THOMPSON: Mr. Chairman if I may comment just very briefly. While it is true, the instance I mentioned was not a waiver, it had to do with something much more significant that a waiver, it had to do with the entire transfer of the entire process, and it had to do with a national security process which I think is instructive when we consider the process they may be going through with regard to any individual waiver. Thank you very much.

COCHRAN: This has been a very interesting and I think productive hearing for our committee, and I appreciate very much the attendance of the witnesses and the Senators for participating. I think we've learned first that there can't be any question about the potential military utility of commercial satellite launches for ballistic missile and satellite programs.

And when commercial satellites received export licenses from the State Departments munition list, a license was necessary for technical data that was shared with China and others, and DOD monitors were required to be present in all meetings and launch activities. Third, since commercial satellites were moved to the Commerce control list the requirement for a license to share technical information is at best ambiguous, with some companies proceeding with them, and some without them.

Furthermore the requirements for a DOD technical monitor is also ambiguous with some companies requesting monitors on their own volition and other companies proceeding without them. This sounds to

me like a situation where militarily significant technology transfer can occur, and probably has occurred. It a situation at odds with the administration's September '96 representation to the Congress that enhanced regulations have been developed and agreed upon by the interested departments that would provide for both national security and foreign policy controls under the Export Administration Act for commercial satellites.

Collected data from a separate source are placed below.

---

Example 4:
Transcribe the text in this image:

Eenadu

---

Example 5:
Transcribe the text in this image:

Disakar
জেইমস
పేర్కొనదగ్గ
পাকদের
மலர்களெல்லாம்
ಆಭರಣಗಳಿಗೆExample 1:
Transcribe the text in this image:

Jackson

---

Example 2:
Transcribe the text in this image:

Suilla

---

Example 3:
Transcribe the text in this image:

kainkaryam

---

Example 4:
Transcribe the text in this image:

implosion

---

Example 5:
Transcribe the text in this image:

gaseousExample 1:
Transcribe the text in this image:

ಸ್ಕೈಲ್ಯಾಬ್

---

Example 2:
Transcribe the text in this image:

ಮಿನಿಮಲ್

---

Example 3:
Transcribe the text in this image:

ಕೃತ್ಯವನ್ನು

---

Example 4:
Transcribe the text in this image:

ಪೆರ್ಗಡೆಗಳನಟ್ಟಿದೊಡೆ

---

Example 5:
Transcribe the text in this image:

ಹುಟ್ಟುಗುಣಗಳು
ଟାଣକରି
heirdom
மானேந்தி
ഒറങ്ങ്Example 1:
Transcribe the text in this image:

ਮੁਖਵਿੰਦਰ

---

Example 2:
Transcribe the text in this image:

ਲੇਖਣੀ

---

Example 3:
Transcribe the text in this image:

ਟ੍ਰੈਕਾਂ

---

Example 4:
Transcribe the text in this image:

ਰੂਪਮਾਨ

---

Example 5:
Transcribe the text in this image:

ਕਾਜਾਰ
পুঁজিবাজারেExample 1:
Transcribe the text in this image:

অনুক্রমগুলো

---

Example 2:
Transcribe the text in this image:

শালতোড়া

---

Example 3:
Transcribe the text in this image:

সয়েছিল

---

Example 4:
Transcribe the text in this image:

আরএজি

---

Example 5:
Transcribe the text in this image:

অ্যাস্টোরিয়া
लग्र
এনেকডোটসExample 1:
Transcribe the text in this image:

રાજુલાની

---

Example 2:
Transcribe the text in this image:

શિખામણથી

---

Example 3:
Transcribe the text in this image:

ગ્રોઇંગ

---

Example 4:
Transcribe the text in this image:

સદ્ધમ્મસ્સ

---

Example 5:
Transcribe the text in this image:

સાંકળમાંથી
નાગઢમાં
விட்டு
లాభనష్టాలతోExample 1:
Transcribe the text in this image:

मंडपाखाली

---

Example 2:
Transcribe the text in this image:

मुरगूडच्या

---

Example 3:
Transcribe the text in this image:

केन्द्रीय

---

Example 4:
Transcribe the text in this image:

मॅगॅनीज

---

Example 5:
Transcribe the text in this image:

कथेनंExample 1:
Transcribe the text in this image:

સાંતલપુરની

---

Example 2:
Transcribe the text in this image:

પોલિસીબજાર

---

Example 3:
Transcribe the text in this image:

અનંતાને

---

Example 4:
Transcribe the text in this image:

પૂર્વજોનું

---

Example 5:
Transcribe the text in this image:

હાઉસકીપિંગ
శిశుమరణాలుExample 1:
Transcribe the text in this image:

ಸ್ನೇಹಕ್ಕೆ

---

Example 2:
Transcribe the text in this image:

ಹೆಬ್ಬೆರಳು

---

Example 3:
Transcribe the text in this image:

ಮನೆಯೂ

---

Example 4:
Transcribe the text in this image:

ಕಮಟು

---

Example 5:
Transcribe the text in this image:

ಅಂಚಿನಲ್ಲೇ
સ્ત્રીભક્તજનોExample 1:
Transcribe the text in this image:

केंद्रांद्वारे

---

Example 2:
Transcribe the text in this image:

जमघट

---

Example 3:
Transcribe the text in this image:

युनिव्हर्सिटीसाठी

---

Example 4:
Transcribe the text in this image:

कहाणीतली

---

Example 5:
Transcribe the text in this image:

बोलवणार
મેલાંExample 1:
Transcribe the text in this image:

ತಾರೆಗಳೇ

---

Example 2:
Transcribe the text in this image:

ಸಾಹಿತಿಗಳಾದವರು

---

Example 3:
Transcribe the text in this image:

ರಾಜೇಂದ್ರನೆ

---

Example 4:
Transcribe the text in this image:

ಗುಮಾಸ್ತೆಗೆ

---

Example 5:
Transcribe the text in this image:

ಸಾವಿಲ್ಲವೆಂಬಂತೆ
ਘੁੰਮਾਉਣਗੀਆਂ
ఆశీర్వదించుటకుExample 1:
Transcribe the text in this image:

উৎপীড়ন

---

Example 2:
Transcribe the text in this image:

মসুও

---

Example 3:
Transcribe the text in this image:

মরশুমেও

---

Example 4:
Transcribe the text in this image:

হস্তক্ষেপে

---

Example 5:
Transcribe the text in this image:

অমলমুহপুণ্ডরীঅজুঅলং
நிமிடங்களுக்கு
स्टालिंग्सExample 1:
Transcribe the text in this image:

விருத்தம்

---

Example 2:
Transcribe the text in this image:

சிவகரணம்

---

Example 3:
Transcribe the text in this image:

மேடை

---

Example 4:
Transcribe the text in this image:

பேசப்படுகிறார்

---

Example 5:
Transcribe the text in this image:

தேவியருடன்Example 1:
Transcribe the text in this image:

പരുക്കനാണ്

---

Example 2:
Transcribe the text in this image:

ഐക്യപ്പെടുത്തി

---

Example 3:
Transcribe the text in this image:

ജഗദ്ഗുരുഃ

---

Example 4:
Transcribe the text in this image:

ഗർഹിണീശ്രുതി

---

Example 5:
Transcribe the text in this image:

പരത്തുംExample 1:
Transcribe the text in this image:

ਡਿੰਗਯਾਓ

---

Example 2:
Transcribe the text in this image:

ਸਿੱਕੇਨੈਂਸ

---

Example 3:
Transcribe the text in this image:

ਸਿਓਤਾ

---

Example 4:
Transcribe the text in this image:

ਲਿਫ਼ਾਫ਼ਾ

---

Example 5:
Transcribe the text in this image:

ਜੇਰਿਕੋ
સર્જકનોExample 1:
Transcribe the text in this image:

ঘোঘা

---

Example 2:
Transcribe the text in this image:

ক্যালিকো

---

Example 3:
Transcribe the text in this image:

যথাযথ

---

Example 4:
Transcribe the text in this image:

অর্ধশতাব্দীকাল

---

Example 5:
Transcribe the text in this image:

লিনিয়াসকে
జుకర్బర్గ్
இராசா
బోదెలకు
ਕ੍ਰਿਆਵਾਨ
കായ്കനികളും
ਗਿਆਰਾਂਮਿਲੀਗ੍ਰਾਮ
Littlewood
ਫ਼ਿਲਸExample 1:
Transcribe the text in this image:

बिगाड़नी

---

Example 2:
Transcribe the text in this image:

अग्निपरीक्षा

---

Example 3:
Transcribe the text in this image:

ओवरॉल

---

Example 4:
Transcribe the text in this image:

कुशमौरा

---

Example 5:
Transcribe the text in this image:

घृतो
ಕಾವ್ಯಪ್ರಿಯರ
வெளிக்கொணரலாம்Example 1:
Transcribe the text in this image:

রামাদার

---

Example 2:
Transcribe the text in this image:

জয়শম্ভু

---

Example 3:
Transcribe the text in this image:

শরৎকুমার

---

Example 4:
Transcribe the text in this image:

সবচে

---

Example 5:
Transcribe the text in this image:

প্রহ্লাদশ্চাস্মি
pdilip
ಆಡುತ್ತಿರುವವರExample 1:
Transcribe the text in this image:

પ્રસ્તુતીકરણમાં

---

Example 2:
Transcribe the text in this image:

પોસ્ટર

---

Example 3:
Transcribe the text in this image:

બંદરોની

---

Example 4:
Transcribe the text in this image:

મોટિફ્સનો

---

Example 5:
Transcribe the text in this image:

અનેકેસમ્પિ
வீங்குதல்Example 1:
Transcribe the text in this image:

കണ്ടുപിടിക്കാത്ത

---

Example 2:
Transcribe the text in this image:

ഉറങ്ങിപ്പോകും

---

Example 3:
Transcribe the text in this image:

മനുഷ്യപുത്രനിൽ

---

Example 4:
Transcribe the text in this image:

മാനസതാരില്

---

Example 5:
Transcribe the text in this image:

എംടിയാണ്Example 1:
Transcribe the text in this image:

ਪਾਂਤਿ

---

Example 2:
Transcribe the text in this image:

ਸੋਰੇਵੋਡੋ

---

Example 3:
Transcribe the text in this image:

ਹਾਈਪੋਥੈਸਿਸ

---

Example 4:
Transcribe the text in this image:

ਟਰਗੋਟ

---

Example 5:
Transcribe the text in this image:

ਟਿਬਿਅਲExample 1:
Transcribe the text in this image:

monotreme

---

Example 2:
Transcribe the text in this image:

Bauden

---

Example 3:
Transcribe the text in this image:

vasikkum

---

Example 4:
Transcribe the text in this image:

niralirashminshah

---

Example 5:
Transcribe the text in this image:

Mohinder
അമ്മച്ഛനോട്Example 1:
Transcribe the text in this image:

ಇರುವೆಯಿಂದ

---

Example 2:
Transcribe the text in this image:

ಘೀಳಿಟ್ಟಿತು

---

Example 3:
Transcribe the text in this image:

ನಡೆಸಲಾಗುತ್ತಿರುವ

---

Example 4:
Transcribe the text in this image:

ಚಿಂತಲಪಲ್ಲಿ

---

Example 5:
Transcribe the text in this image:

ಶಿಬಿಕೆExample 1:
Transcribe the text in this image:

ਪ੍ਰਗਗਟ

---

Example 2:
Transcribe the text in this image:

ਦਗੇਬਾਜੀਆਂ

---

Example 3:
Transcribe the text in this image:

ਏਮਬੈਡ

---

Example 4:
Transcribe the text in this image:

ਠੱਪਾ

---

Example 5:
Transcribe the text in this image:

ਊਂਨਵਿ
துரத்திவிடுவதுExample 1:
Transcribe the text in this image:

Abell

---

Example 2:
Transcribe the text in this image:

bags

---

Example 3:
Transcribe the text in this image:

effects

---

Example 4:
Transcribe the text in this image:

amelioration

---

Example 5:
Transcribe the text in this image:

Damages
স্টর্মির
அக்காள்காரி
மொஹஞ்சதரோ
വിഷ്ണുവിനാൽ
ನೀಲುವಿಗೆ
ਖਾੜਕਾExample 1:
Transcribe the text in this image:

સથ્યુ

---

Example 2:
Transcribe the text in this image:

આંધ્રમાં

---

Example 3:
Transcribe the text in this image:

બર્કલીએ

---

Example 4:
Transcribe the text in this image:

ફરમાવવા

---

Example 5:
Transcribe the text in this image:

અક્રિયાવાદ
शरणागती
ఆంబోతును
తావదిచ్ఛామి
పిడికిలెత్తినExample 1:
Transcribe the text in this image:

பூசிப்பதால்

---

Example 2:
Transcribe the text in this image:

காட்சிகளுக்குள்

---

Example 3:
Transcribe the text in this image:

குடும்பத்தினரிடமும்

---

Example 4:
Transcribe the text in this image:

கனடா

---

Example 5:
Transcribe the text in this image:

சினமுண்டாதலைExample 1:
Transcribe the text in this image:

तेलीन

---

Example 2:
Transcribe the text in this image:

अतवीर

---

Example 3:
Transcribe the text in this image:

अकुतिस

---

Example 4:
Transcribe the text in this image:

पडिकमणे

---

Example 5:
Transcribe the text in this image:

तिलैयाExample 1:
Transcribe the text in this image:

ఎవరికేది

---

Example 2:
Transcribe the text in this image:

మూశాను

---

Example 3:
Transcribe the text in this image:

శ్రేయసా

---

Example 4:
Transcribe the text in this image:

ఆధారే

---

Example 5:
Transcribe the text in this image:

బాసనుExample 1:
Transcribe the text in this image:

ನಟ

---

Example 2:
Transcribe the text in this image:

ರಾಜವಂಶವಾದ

It's hard to understand why the administration has failed to respond to a request seven and a half months ago from the Hughes Corporation for clarification of the current regulations. I think it's clear the administration's export control policy for commercial satellites isn't doing a good enough job of reducing risks to American security.

We will continue to explore this issue. Our subcommittee will have another hearing on this subject in June at a date that we will announce later. We will invite the Commerce Department to testify and explain why it worked so hard to gain control of export licensing for commercial satellites, but has done little to control their exports since gaining the authority to do so.

We will likely invite some of the aerospace companies as well to send representatives to discuss the licensing process, until then the subcommittee will stand in recess.